Il carcere deve servire a migliorare l’uomo

Giovedì 22 novembre Papa Benedetto XVI ha ricevuto i partecipanti alla conferenza dei direttori delle amministrazioni penitenziarie del Consiglio d’Europa. Al fine di «fare giustizia» – ha esordito il Pontefice – non basta che colui che è riconosciuto colpevole di un reato venga semplicemente punito; occorre che, nel punirlo, si faccia tutto ciò che è possibile per correggere e migliorare l’uomo. Quando ciò non accade la giustizia non è realizzata in senso integrale. Il compito degli operatori penitenziari, a qualunque livello, – ha aggiunto il Papa – non è certo facile.

Il contatto con coloro che hanno commesso colpe da espiare e l’impegno richiesto per ridare dignità e speranza a chi spesso ha già sofferto l’emarginazione e il disprezzo richiamano la missione stessa di Cristo, il quale è venuto a chiamare non i giusti ma i peccatori (Mt 9,13; Mc 2,17; Lc 5,32), destinatari privilegiati della misericordia di Dio. Ogni uomo – ha detto ancora Benedetto XVI – è chiamato a diventare custode del proprio fratello, superando così l’indifferenza omicida di Caino (Gen 4,9); agli operatori penitenziari è chiesto di custodire coloro che, nelle condizioni della detenzione, possono più facilmente smarrire il senso della vita ed il valore della persona, cedendo alla sfiducia e alla disperazione.

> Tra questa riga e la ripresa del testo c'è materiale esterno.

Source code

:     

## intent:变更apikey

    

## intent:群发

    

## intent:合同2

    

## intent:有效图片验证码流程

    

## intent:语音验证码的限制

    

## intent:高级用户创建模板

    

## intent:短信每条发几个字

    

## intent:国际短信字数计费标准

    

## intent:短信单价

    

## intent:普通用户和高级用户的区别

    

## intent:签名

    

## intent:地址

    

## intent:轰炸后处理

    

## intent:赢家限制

Il profondo rispetto dell’uomo, l’agire per la riabilitazione del carcerato, il creare una vera comunità educativa, si rendono ancora di più urgenti considerando anche la crescente presenza di detenuti stranieri, spesso in situazioni complicate e fragili. Ovviamente – ha proseguito il Pontefice – al ruolo delle istituzioni penitenziarie è indispensabile che corrisponda la disponibilità del detenuto a vivere un tempo di formazione. Una risposta positiva non dovrebbe essere semplicemente attesa ed auspicata, ma sollecitata e favorita con iniziative e proposte capaci di vincere l’ozio e spezzare la solitudine in cui sovente i detenuti restano confinati.

Molto importante in questo senso – ha osservato il Papa – è la promozione di attività di evangelizzazione e di assistenza spirituale, per destare nel detenuto gli aspetti più nobili e profondi, risvegliando in lui l’entusiasmo della vita e il desiderio di bellezza propri di chi riscopre di portare impressa in sé, in modo indelebile, l’immagine di Dio. Con la certezza sulla possibilità di rinnovarsi, la detenzione può assolvere alla sua funzione rieducativa e diventare per il detenuto occasione di assaporare la redenzione operata da Cristo nel Mistero Pasquale, che ci assicura la vittoria su ogni male.